Le patient pourra dorénavant être son propre donneur ! La start-up i-SEP vient d’obtenir le marquage CE pour sa technologie d’autotransfusion. Cette dernière doit permettre de suppléer autant que possible les transfusions de sang issu des collectes, qui peuvent induire des risques de contamination et dont les stocks manquent. Jusqu’alors, les appareils développés pour la récupération sanguine peropératoire fonctionnaient par centrifugation, ce qui permettait seulement d’extraire les globules rouges du sang aspiré. Les autres composants sanguins d’intérêt étaient perdus.
Dès le début de sa carrière au CHU de Bordeaux dans les années 1980, le Dr Francis Gadrat s’est intéressé à l’autotransfusion. Il s’est rapidement penché vers la filtration, une option jusqu’alors peu utilisée pour des liquides riches comme le sang, qui posent des problèmes de colmatage et de vitesse d’écoulement. Mais à l’inverse de la centrifugation, le recours aux filtres permet d’extraire en plus les plaquettes, qui aident à la coagulation sanguine. Il a alors travaillé durant plusieurs années sur place avec l’écosystème local, et notamment l’Inserm Œnologie, afin de profiter de leurs compétences en filtration.
Concentration, lavage et régénération
Fondée en 2015 suite à ces travaux, la start-up i-SEP était confrontée à un défi majeur : traiter rapidement le sang collecté durant la durée de l’opération. « Il fallait un débit transmembranaire assez fort, mais sans aller jusqu’à altérer les composants sanguins », précise Francis Gadrat. Pour parvenir à cet équilibre, le sang récupéré est concentré puis lavé, en passant au travers d’une cartouche à fibres creuses. Les globules rouges et les plaquettes sont conservés dans la lumière du capillaire, tandis que les molécules contaminantes sont éliminées. Le sang effectue ainsi plusieurs passages au sein du dispositif, jusqu’à obtenir le niveau de lavage et d’hématocrite ciblé.
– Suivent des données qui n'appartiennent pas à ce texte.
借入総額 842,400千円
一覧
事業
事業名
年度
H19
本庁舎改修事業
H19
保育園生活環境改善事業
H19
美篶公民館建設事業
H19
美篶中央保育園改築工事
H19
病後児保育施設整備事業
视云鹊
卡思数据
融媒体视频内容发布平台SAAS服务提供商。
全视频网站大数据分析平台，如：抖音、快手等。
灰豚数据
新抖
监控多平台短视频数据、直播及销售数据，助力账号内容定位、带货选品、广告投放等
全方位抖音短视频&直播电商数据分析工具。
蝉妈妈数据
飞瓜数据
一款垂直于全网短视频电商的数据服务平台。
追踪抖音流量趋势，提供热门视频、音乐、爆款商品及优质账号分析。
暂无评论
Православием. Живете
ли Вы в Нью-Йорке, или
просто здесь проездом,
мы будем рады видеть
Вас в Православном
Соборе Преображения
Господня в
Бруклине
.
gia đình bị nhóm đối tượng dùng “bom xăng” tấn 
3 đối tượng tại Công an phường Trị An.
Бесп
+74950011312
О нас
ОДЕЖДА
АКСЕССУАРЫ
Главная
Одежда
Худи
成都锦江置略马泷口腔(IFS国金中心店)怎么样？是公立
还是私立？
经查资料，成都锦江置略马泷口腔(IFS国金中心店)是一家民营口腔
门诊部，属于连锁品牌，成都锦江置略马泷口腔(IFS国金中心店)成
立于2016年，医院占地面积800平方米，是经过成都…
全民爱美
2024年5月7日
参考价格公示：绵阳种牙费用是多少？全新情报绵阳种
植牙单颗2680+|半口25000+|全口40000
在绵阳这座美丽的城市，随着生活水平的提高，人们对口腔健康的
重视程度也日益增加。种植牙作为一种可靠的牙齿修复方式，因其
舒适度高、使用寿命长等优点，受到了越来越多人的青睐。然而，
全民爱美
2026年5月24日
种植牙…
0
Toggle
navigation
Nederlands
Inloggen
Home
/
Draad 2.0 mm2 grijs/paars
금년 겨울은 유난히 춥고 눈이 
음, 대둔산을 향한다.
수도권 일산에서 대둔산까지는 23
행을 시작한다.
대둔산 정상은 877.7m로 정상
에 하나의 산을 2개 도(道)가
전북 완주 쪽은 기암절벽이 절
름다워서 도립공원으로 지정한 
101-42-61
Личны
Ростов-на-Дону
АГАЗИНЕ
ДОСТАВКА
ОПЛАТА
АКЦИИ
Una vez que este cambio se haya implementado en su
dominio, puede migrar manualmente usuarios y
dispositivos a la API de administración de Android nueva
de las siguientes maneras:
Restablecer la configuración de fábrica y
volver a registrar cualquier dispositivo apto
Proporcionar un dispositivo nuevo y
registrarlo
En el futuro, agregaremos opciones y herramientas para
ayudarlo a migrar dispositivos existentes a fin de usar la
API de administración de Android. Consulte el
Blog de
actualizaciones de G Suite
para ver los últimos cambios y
Ce dispositif permet aujourd’hui à i-SEP de traiter jusqu’à 500 mL de sang collecté en 5 minutes. Et pour faire durer le système sans qu’il ne colmate, le flux sanguin s’écoule de façon parallèle à la membrane filtrante. « De plus, des étapes de régénération de la membrane sont intégrées : un contre-flux sert à laver la surface du média filtrant », explique Sylvain Picot, fondateur et directeur général d’i-SEP. Ainsi, le filtre peut servir durant toute la durée de l’opération sans être changé.
Applications humanitaire et militaire
Actuellement en pleine levée de fonds, i-SEP va débuter par un pré-lancement commercial auprès d’une vingtaine de centres européens de chirurgie cardiothoracique, soit le secteur où les hémorragies sont les plus massives. Le dispositif pourra ensuite être déployé pour d’autres chirurgies, et sur d’autres territoires. « Nous devrons mener des validations supplémentaires afin d’enregistrer la technologie aux Etats-Unis, qui représente le premier marché mondial en valeur. Au sein des hôpitaux américains, les métiers ne sont pas organisés de la même manière au bloc opératoire. Nous devons donc valider l’utilisabilité du dispositif avec les utilisateurs », précise Sylvain Picot.
En parallèle de ces premières ventes, la société ne compte pas arrêter la recherche. « Nous travaillons à une version plus compacte, pour des applications militaires et humanitaires. Nous pourrons aussi nous pencher à l’avenir sur la récupération de protéines d’intérêt. » Entre challenge commercial et projets scientifiques, les équipes d’i-SEP ne vont pas manquer de défis.